#### [Exercise prompt]
Repeat word for word the part of the data that opens with its first line and closes with the line containing "genus: Aethopyga", including both of those lines.

#### [Exercise materials]
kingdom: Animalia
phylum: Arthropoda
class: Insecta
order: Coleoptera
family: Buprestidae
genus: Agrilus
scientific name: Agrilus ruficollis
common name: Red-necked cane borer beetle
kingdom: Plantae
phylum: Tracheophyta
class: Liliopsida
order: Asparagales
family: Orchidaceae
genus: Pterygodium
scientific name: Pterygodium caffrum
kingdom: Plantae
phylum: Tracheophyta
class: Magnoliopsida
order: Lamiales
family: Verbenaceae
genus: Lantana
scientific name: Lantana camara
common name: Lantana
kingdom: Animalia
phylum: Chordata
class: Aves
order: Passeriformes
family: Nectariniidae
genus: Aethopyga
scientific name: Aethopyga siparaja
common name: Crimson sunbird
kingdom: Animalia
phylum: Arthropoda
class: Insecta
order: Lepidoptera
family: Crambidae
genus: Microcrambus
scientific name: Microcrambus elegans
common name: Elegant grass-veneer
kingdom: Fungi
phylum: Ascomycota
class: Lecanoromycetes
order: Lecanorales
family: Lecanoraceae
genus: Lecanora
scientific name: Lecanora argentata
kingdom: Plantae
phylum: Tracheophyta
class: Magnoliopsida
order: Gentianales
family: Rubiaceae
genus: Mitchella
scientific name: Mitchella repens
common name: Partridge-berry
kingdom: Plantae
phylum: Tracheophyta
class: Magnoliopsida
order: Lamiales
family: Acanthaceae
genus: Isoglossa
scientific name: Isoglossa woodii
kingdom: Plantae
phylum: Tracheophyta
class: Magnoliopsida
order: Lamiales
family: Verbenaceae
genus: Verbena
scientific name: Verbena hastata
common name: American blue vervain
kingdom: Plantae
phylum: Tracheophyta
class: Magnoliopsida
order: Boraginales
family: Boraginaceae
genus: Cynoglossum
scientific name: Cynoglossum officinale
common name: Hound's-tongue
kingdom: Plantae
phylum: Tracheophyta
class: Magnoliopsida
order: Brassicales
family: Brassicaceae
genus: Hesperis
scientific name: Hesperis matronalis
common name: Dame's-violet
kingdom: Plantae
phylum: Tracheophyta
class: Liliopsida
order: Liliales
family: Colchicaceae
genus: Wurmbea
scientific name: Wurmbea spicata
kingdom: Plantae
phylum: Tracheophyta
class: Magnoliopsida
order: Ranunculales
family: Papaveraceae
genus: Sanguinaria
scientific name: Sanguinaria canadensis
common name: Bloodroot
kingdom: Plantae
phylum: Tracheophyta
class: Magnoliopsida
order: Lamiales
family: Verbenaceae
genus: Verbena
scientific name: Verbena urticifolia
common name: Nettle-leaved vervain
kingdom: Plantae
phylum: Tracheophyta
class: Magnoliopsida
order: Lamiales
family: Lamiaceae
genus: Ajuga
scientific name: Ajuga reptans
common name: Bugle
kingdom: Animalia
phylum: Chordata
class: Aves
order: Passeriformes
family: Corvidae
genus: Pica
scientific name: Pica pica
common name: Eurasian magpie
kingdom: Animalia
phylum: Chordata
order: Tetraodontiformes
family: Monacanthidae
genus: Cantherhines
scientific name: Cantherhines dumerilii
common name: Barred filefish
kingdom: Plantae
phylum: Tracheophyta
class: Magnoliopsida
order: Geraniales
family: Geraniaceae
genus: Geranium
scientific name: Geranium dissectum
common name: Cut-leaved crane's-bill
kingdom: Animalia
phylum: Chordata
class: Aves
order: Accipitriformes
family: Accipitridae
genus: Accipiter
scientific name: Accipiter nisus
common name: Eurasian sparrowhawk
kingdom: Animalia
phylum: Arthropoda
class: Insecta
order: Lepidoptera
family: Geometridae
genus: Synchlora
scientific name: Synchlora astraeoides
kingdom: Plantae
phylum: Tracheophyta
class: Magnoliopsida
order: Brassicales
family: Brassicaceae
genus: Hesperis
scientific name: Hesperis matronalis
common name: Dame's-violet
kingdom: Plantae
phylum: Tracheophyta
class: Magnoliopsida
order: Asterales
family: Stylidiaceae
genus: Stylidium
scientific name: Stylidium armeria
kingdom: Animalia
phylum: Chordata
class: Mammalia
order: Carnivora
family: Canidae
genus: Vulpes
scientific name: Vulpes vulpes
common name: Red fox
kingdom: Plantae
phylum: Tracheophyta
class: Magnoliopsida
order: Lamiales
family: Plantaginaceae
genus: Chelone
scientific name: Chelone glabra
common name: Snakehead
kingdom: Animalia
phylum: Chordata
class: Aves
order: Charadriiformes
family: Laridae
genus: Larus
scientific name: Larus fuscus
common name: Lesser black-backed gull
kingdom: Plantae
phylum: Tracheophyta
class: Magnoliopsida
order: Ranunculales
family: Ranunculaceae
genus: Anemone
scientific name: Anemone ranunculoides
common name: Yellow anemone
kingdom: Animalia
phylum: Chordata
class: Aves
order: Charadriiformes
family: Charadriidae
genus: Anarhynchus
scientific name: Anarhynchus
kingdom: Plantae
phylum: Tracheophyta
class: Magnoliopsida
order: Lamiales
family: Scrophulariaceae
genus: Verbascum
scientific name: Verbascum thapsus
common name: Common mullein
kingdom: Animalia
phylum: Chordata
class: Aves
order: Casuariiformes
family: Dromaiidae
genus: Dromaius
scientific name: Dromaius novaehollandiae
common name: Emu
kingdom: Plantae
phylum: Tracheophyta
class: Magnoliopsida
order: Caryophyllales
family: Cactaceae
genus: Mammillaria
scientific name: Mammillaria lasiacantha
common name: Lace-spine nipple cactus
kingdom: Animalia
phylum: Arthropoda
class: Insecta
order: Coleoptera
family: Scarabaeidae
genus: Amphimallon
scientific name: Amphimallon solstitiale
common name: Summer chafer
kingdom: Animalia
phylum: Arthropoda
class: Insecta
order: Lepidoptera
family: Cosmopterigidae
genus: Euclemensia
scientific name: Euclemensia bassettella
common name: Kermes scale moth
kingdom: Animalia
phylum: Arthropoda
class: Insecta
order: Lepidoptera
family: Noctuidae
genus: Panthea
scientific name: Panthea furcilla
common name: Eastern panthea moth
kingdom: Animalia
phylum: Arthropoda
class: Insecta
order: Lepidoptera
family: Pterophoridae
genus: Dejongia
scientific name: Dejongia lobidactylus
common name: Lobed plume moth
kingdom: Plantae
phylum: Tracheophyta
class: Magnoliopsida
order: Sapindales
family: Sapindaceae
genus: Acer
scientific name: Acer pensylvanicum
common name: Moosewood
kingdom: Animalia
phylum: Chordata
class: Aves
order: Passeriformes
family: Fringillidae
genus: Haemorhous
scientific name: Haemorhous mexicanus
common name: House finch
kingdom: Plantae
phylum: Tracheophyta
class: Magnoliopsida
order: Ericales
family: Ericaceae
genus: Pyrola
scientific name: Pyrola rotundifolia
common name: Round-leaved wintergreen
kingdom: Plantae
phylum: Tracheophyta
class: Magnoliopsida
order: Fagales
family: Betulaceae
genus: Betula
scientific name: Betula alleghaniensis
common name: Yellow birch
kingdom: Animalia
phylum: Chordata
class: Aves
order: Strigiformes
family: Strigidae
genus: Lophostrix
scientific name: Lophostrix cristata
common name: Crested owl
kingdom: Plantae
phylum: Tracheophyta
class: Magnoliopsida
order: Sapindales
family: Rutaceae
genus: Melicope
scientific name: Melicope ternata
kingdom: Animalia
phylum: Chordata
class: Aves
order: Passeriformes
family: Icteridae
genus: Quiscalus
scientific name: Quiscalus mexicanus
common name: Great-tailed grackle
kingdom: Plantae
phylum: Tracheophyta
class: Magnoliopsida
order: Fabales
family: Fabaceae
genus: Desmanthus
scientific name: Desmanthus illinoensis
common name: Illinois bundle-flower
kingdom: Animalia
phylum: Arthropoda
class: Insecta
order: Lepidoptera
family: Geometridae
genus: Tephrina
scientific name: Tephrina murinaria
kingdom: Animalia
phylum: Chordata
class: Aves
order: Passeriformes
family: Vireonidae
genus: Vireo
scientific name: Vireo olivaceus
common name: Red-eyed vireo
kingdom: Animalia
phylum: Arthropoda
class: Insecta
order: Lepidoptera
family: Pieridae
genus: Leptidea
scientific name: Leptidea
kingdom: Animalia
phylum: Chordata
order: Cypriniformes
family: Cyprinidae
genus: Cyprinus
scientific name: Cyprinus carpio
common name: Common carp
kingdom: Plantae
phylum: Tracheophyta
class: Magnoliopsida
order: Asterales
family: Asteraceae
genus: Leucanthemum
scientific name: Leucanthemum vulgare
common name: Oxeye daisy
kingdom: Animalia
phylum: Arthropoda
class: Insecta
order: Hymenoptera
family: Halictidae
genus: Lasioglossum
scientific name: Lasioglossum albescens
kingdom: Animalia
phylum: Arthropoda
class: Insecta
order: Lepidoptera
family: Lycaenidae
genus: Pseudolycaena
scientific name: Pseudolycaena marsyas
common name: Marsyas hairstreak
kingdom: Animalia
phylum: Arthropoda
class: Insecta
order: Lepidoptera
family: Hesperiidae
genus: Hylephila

#### [Exercise solution]
kingdom: Animalia
phylum: Arthropoda
class: Insecta
order: Coleoptera
family: Buprestidae
genus: Agrilus
scientific name: Agrilus ruficollis
common name: Red-necked cane borer beetle
kingdom: Plantae
phylum: Tracheophyta
class: Liliopsida
order: Asparagales
family: Orchidaceae
genus: Pterygodium
scientific name: Pterygodium caffrum
kingdom: Plantae
phylum: Tracheophyta
class: Magnoliopsida
order: Lamiales
family: Verbenaceae
genus: Lantana
scientific name: Lantana camara
common name: Lantana
kingdom: Animalia
phylum: Chordata
class: Aves
order: Passeriformes
family: Nectariniidae
genus: Aethopyga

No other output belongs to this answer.